### What is required
Search the data for the string "pixels", and report each line where it is found.

Page segmentation data:

*** Block opens ***

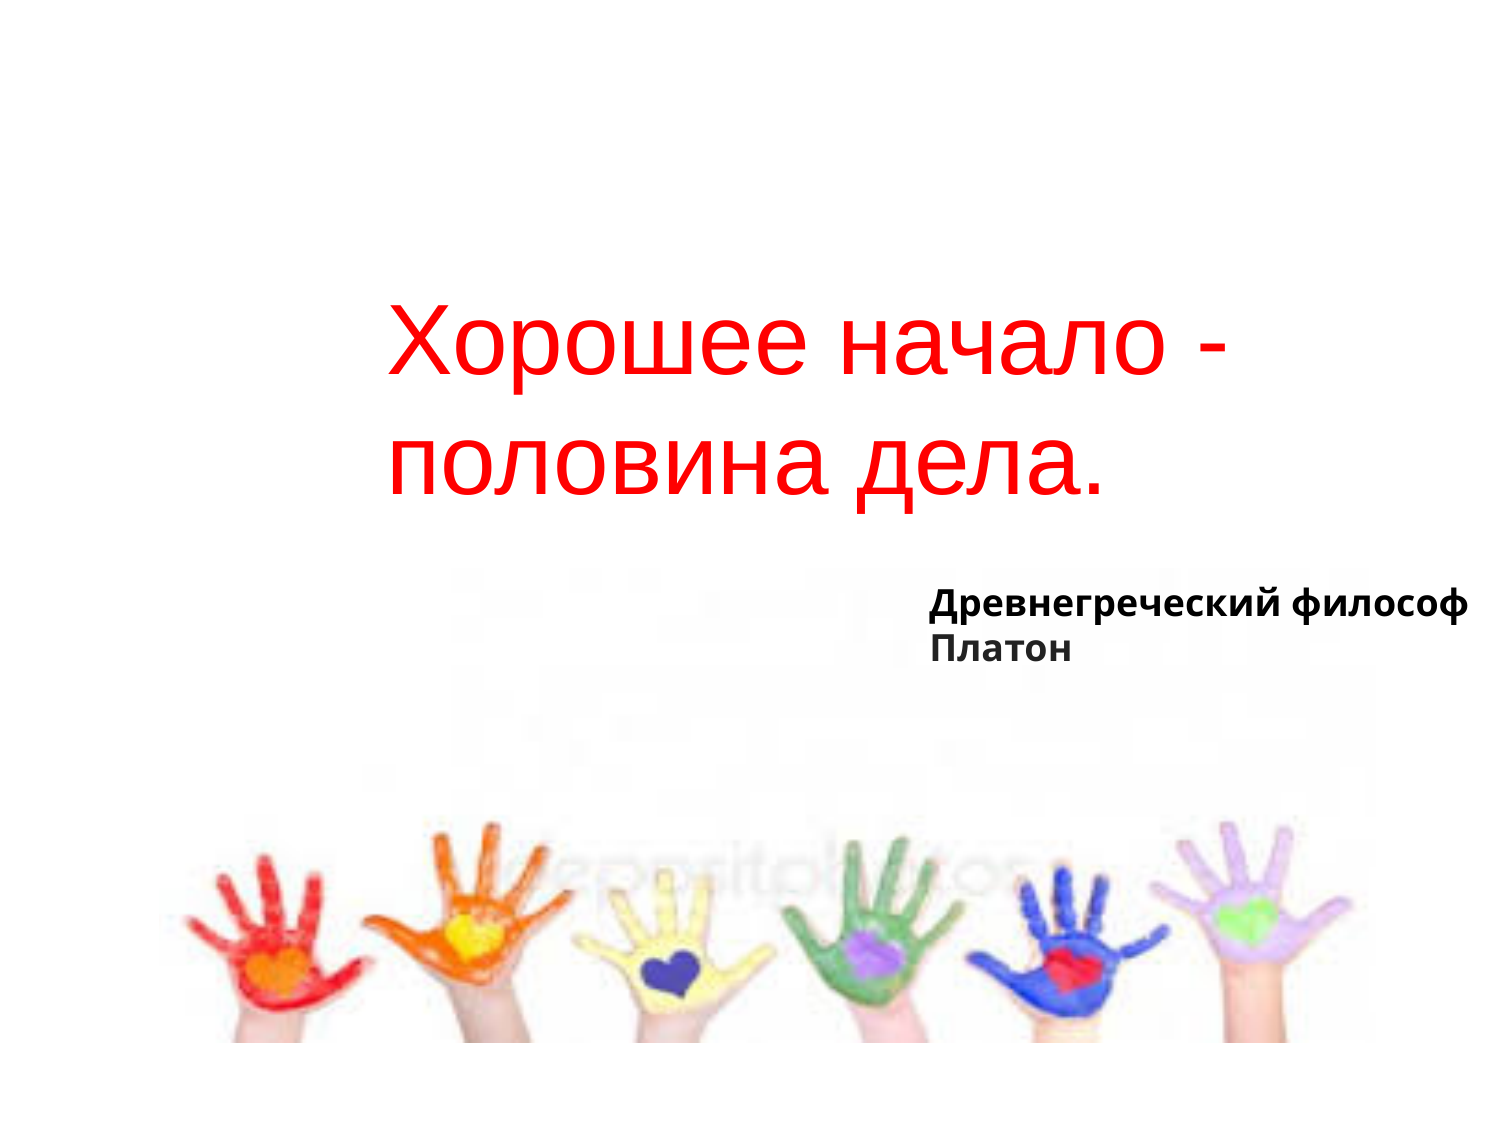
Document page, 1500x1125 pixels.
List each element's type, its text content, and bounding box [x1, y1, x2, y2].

text_box Хорошее начало - половина дела. [371, 267, 1270, 522]
text_box Древнегреческий философ Платон [1376, 571, 1485, 676]
picture [159, 568, 1376, 1043]
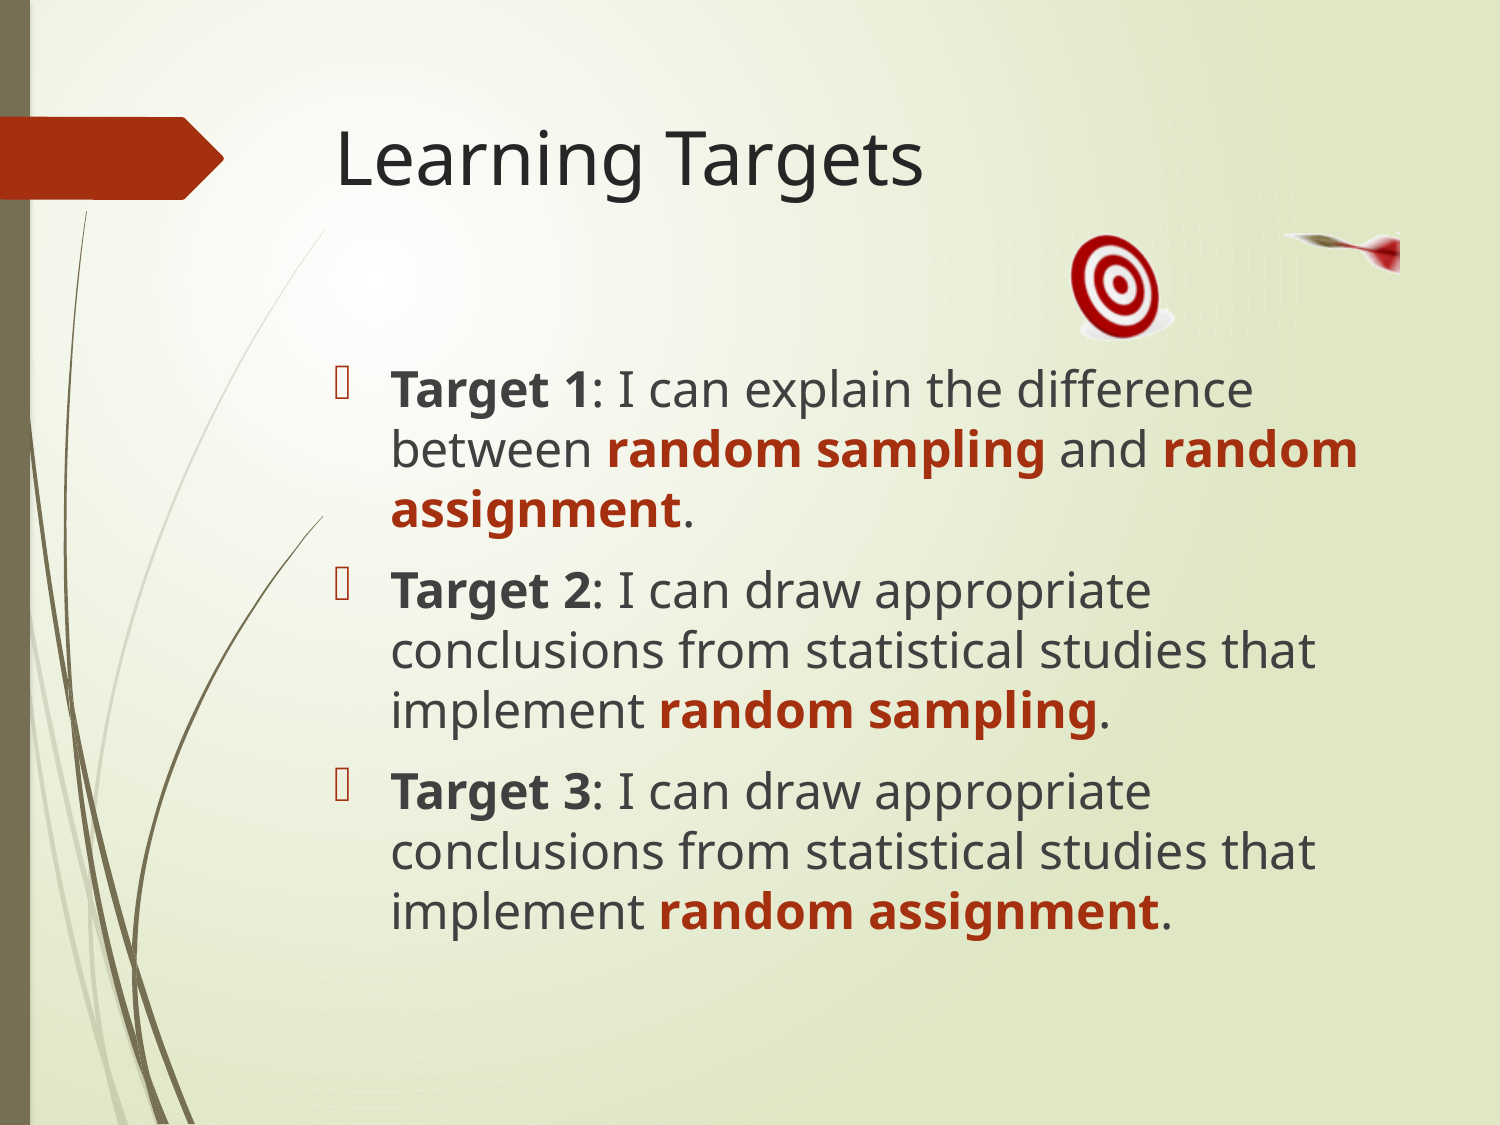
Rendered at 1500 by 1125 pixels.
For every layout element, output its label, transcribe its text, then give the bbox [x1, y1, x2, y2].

list Target 1: I can explain the difference between random sampling and random assignment. Target 2: I can draw appropriate conclusions from statistical studies that implement random sampling. Target 3: I can draw appropriate conclusions from statistical studies that implement random assignment. [318, 350, 1400, 970]
picture [1055, 102, 1401, 367]
title Learning Targets [319, 102, 1055, 313]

*** Block closes ***

### Solution to the problem
Document page, 1500x1125 pixels.
Rendered at 1500 by 1125 pixels.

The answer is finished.